Extracted page text data:
**********
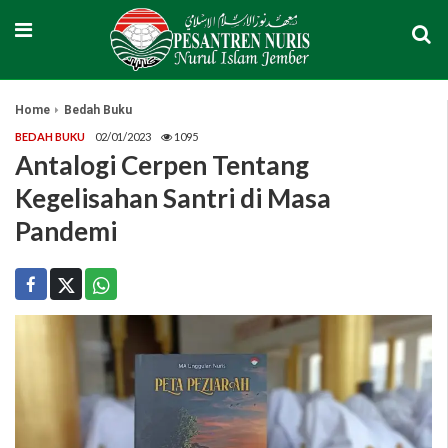
Home
Bedah Buku
BEDAH BUKU
02/01/2023
1095
Antalogi Cerpen Tentang
Kegelisahan Santri di Masa
Pandemi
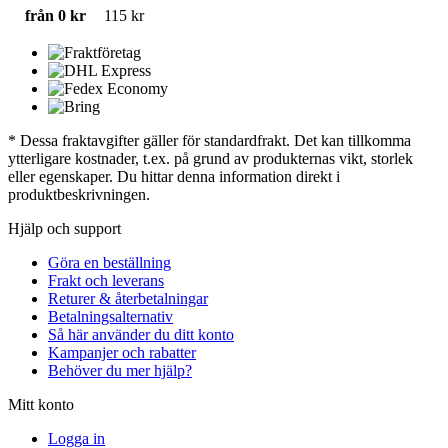
från 0 kr
115 kr
* Dessa fraktavgifter gäller för standardfrakt. Det kan tillkomma
ytterligare kostnader, t.ex. på grund av produkternas vikt, storlek
eller egenskaper. Du hittar denna information direkt i
produktbeskrivningen.
Hjälp och support
Göra en beställning
Frakt och leverans
Returer & återbetalningar
Betalningsalternativ
Så här använder du ditt konto
Kampanjer och rabatter
Behöver du mer hjälp?
Mitt konto
Logga in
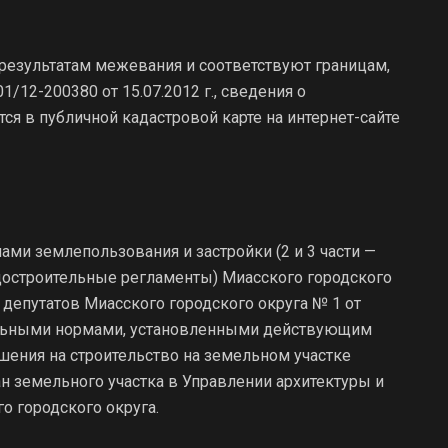
результатам межевания и соответствуют границам,
12-200380 от 15.07.2012 г., сведения о
ся в публичной кадастровой карте на интернет-сайте
ами землепользования и застройки (2 и 3 части —
адостроительные регламенты) Миасского городского
епутатов Миасского городского округа № 1 от
ительными нормами, установленными действующим
шения на строительство на земельном участке
н земельного участка в Управлении архитектуры и
о городского округа.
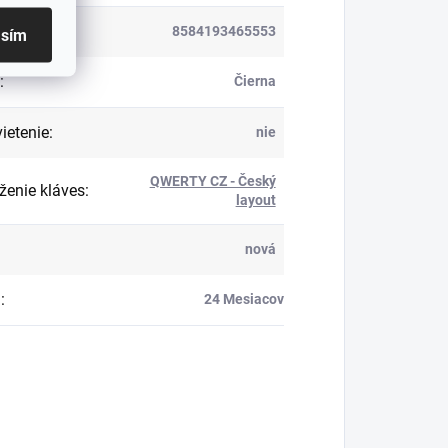
8584193465553
asím
:
Čierna
ietenie
:
nie
QWERTY CZ - Český
ženie kláves
:
layout
nová
a
:
24 Mesiacov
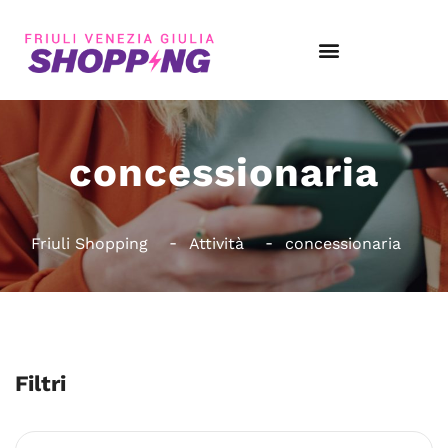
concessionaria
Friuli Shopping
Attività
concessionaria
Filtri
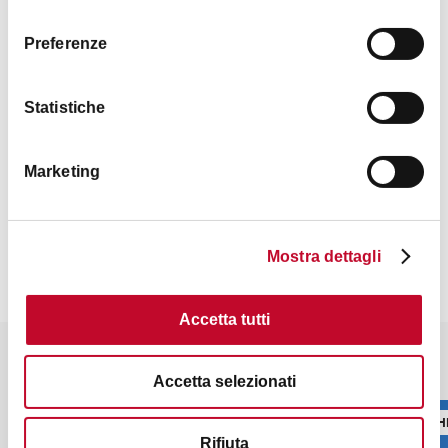
consenso
Preferenze
Statistiche
Marketing
+1
Mostra dettagli
Accetta tutti
Empfohlene Suchergebnisse
Accetta selezionati
TÜRME, HISTORISCHE GEBÄUDE
TÜRME, H
Rifiuta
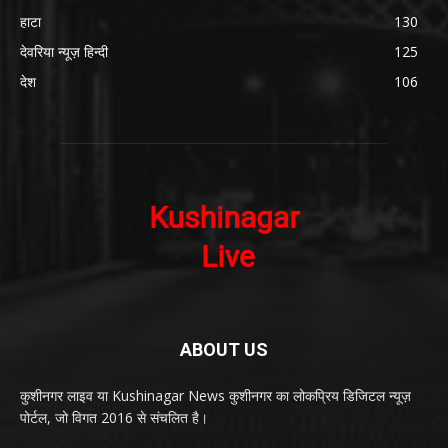
हाटा
130
देवरिया न्यूज़ हिन्दी
125
देश
106
ABOUT US
कुशीनगर लाइव या Kushinagar News कुशीनगर का लोकप्रिय डिजिटल न्यूज़
पोर्टल, जो विगत 2016 से संचलित है।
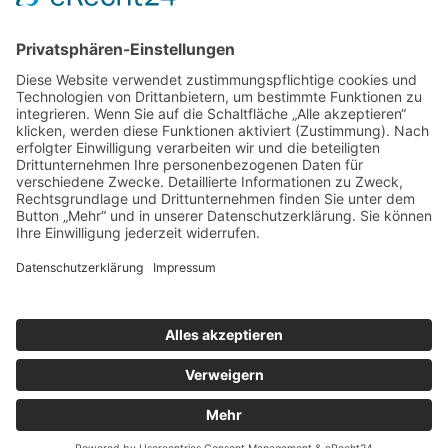
Zonen
(49)
Ertrags-Zone
(23)
HotSpot-Zone
(27)
Puffer-Zone
(9)
PARTNERSEITEN
Hortus-Netzwerk.de
Hortus-Insectorum.de
©2020 Hortus Civitas Ursi
Präsentiert von
Fluida
&
WordPress.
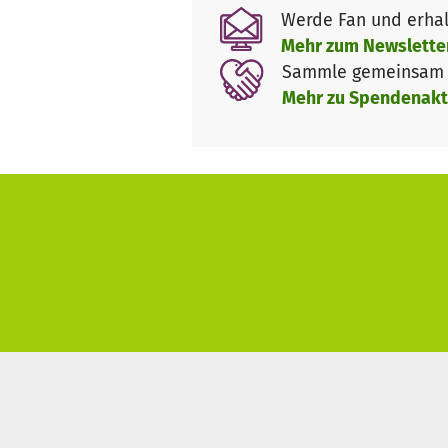
Unterstützung bieten können, a
Werde Fan und erhal
zusätzliche Räume
,
Einrichtu
Mehr zum Newslette
(diese steigen durch die Inflat
Sammle gemeinsam m
Mehr zu Spendenakt
Die erfolgreiche Bewältigung 
Unterstützung und Solidarität.
Ort der Geborgenheit, der phy
sein!
Dafür wird konkret Deine Spen
1. Kostendeckung für zusätzli
2. Renovierungs- und Einrich
3. Abfangen der Erhöhung von
4. Eine einmalige Pandemie-B
Nähere Informationen zu unser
**********
* _Task goal_:
Rewrite everything from the line containing "8584193465553" down to the end of the records, changing "Rifiuta" to "Rifiuta tutti" and keeping every other line as it is. Leave the pictures out of your answer.

* _Written answer_:
8584193465553
asím
:
Čierna
ietenie
:
nie
QWERTY CZ - Český
ženie kláves
:
layout
nová
a
:
24 Mesiacov
concessionaria
Friuli Shopping
Attività
concessionaria
Filtri
consenso
Preferenze
Statistiche
Marketing
+1
Mostra dettagli
Accetta tutti
Empfohlene Suchergebnisse
Accetta selezionati
TÜRME, HISTORISCHE GEBÄUDE
TÜRME, H
Rifiuta tutti
हाटा
130
देवरिया न्यूज़ हिन्दी
125
देश
106
ABOUT US
कुशीनगर लाइव या Kushinagar News कुशीनगर का लोकप्रिय डिजिटल न्यूज़
पोर्टल, जो विगत 2016 से संचलित है।
Zonen
(49)
Ertrags-Zone
(23)
HotSpot-Zone
(27)
Puffer-Zone
(9)
PARTNERSEITEN
Hortus-Netzwerk.de
Hortus-Insectorum.de
©2020 Hortus Civitas Ursi
Präsentiert von
Fluida
&
WordPress.
Unterstützung bieten können, a
Werde Fan und erhal
zusätzliche Räume
,
Einrichtu
Mehr zum Newslette
(diese steigen durch die Inflat
Sammle gemeinsam m
Mehr zu Spendenakt
Die erfolgreiche Bewältigung 
Unterstützung und Solidarität.
Ort der Geborgenheit, der phy
sein!
Dafür wird konkret Deine Spen
1. Kostendeckung für zusätzli
2. Renovierungs- und Einrich
3. Abfangen der Erhöhung von
4. Eine einmalige Pandemie-B
Nähere Informationen zu unser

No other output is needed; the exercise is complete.